Amazon has a number of excellent whitepapers at its Security and Compliance Center. A review of its security overview with your internal security team should be done before you move critical components and data to AWS services. Every project should also review the list of security best practices prior to launch to verify it is compliant with Amazon’s recommendations. If your organization works with medical and patient data, make sure to also check out the AWS HIPAA and HITECH compliance whitepapers.

Uptime and Availability

As applications and services are moved to the cloud, businesses need to evaluate and determine the risk of having an outage of their cloud services. This is a concern even with private data centers, but many organizations fear a lack of control when they no longer have physical access to their data center resources. For some, this fear has been validated by a number of high-profile outages and cloud service providers, including Amazon AWS services. The most recent was the infamous Christmas Eve AWS outage that took Netflix services offline during the holiday season.

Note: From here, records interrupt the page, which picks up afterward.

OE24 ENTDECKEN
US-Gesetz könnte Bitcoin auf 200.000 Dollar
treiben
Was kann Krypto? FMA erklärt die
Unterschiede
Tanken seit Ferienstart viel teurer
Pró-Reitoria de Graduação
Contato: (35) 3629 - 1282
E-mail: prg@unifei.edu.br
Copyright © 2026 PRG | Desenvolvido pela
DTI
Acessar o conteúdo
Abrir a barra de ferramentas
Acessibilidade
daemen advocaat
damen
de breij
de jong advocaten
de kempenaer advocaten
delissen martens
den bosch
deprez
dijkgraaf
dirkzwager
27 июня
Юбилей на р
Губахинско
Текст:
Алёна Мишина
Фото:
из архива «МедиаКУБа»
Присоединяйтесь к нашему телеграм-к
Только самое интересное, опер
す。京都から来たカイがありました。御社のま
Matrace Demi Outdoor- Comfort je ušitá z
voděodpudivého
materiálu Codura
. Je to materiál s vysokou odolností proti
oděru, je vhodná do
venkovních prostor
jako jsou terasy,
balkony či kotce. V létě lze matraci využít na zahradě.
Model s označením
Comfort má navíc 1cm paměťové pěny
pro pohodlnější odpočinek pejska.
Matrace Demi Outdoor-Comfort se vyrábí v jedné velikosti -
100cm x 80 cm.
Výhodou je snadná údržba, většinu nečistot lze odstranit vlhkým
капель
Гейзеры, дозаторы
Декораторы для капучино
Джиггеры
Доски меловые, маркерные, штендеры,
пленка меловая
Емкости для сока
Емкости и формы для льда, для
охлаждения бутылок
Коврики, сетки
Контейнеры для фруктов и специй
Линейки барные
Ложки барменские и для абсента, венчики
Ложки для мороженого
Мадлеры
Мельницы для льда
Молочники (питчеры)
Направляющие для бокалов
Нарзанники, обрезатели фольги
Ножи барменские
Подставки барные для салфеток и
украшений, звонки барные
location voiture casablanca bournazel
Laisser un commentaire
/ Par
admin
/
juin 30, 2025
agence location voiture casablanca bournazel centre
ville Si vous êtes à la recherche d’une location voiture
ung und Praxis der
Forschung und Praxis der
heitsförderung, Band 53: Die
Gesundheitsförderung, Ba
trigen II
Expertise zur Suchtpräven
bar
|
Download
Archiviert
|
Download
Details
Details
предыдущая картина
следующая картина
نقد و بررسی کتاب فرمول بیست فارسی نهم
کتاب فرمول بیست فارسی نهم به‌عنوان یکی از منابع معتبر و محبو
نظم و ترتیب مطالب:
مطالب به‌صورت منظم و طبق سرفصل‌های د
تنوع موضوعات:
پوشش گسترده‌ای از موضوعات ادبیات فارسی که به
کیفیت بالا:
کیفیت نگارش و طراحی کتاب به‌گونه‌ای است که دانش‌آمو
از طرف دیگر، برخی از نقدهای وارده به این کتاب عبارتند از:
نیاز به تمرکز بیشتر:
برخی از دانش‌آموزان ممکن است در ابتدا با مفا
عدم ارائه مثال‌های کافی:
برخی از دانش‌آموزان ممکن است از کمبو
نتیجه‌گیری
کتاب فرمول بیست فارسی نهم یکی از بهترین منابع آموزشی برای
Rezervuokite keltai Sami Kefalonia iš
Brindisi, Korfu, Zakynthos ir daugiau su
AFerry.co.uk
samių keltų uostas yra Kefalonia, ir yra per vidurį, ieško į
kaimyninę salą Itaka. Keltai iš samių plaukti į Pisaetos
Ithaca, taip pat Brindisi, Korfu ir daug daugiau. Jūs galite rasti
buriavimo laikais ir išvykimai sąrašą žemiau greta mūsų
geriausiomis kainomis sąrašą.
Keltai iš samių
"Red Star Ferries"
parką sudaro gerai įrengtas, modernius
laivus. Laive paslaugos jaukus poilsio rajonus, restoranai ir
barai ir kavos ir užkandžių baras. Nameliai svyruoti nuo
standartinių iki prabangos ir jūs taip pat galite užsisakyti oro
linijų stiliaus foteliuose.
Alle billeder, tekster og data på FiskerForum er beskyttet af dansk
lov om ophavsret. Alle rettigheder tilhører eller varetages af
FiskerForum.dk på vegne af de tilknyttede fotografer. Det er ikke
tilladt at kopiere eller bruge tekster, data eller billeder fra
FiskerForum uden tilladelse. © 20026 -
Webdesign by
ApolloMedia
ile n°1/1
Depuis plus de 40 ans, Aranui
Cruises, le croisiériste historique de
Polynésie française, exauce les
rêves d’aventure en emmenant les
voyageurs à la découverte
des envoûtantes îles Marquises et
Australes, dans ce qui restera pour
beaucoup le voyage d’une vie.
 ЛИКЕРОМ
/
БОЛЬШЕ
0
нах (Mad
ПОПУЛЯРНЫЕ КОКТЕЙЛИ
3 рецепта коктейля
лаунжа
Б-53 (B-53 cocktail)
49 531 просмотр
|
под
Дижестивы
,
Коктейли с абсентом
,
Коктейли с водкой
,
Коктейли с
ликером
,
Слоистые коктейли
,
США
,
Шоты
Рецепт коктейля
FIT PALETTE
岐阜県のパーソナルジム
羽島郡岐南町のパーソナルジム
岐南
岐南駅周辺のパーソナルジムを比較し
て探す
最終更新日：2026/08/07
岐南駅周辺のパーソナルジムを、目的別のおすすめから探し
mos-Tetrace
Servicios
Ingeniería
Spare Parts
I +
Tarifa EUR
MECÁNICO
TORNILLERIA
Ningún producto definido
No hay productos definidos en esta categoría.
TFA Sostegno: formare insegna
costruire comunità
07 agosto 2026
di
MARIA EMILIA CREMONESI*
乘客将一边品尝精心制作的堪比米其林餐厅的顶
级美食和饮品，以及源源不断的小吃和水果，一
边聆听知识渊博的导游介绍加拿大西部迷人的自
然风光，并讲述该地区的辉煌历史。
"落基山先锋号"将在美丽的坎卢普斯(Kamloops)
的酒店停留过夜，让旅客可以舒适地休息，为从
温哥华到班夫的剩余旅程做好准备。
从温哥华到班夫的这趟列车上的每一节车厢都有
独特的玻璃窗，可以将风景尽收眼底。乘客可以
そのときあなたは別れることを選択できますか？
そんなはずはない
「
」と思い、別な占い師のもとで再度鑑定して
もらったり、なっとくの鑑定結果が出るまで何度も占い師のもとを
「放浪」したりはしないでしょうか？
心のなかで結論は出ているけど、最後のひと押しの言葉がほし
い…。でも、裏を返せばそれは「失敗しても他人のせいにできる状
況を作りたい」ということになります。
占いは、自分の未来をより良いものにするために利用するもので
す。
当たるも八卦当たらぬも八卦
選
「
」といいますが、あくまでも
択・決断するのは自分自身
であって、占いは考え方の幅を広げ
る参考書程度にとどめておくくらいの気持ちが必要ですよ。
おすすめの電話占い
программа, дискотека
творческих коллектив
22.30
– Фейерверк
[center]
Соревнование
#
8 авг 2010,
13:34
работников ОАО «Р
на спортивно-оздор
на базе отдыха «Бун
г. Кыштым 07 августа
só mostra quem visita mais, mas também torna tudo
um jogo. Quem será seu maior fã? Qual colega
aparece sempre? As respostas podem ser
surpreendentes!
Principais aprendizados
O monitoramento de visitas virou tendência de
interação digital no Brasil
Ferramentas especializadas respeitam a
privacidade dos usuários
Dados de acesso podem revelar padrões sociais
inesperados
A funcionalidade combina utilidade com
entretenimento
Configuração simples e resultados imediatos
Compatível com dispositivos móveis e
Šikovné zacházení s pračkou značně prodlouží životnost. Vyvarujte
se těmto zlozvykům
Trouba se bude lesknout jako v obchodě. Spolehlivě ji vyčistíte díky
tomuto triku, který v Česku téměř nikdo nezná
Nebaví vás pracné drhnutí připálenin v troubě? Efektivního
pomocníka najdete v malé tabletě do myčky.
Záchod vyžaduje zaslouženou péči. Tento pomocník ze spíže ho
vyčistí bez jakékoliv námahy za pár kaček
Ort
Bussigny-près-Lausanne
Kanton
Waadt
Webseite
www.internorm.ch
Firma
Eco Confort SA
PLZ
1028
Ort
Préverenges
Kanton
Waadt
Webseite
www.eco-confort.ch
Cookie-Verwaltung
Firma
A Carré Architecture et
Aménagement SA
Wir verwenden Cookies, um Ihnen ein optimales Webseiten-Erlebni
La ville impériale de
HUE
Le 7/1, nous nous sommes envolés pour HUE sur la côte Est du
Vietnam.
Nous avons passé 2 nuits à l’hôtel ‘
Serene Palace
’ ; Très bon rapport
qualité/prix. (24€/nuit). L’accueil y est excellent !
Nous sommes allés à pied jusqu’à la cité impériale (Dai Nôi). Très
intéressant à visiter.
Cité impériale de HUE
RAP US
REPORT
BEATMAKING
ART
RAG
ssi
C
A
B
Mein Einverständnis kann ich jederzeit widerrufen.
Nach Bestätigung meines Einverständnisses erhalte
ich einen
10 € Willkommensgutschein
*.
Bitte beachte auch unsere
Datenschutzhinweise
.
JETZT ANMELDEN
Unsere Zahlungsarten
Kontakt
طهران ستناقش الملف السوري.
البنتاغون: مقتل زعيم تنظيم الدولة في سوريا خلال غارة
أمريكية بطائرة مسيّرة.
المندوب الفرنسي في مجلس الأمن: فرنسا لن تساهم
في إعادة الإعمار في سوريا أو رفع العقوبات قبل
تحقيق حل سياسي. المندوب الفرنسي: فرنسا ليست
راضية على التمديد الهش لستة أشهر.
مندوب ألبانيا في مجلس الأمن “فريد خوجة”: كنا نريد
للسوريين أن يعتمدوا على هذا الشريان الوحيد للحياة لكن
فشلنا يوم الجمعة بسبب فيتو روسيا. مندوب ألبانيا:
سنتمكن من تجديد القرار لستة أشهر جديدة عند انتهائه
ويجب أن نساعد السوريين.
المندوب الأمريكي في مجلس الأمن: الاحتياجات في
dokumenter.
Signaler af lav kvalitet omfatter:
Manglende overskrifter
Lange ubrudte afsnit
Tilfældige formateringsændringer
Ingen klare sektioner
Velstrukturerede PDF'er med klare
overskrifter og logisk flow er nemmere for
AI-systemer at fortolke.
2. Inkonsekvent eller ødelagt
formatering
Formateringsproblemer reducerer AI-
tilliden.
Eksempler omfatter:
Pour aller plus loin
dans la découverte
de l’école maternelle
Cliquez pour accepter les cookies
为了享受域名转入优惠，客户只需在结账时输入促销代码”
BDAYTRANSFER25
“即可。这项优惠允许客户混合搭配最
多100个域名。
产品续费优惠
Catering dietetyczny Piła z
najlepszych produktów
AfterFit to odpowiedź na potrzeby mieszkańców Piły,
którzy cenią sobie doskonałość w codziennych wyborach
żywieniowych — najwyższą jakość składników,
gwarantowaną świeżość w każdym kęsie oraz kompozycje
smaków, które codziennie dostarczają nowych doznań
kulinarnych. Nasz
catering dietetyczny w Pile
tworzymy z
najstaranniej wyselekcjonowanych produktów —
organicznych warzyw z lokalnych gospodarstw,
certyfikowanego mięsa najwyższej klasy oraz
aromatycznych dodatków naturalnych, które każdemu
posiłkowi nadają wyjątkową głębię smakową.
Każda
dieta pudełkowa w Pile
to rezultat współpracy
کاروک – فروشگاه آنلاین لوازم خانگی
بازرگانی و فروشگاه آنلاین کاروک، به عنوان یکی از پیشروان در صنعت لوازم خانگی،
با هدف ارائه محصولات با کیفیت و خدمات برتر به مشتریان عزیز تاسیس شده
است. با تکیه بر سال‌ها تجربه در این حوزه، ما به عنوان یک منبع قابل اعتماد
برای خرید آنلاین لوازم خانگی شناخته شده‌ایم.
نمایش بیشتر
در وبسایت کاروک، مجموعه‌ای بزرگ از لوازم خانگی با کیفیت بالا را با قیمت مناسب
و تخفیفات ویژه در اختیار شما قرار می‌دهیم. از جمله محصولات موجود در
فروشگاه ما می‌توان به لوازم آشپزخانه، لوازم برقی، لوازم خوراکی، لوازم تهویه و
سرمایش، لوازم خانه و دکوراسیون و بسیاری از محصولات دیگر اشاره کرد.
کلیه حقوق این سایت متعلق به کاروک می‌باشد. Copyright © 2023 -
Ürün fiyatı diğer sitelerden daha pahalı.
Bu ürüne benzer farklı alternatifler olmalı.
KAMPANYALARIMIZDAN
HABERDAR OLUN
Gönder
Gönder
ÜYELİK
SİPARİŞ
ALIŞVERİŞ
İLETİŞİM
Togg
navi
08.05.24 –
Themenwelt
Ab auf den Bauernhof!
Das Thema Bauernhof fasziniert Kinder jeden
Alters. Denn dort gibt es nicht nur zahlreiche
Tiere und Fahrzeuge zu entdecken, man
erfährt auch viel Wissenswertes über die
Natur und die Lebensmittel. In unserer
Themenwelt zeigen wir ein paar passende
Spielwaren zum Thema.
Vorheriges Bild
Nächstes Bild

AWS has a number of resources to help customers manage availability and uptime risks to their cloud services.

Regions and availability zones

Amazon has data centers located in the United States and around the globe. These locations are detailed as regions, and customers can pick multiple regions when setting up AWS services to reduce the risk of an outage in an Amazon region. Each region has redundancy built in, with multiple data centers laid out in each region in what Amazon calls availability zones. Amazon’s architecture center details how to make use of these features to build fault-tolerant applications on the AWS platform.

Service level agreement (SLA)

Amazon provides uptime guarantees for a number of the AWS services we covered in this book. These SLAs provide for 99.95% uptime and availability for the EC2 instances, and 99.9% availability for S3 data services. Businesses are eligible for service credits of up to 25% when availability drops below certain availability thresholds.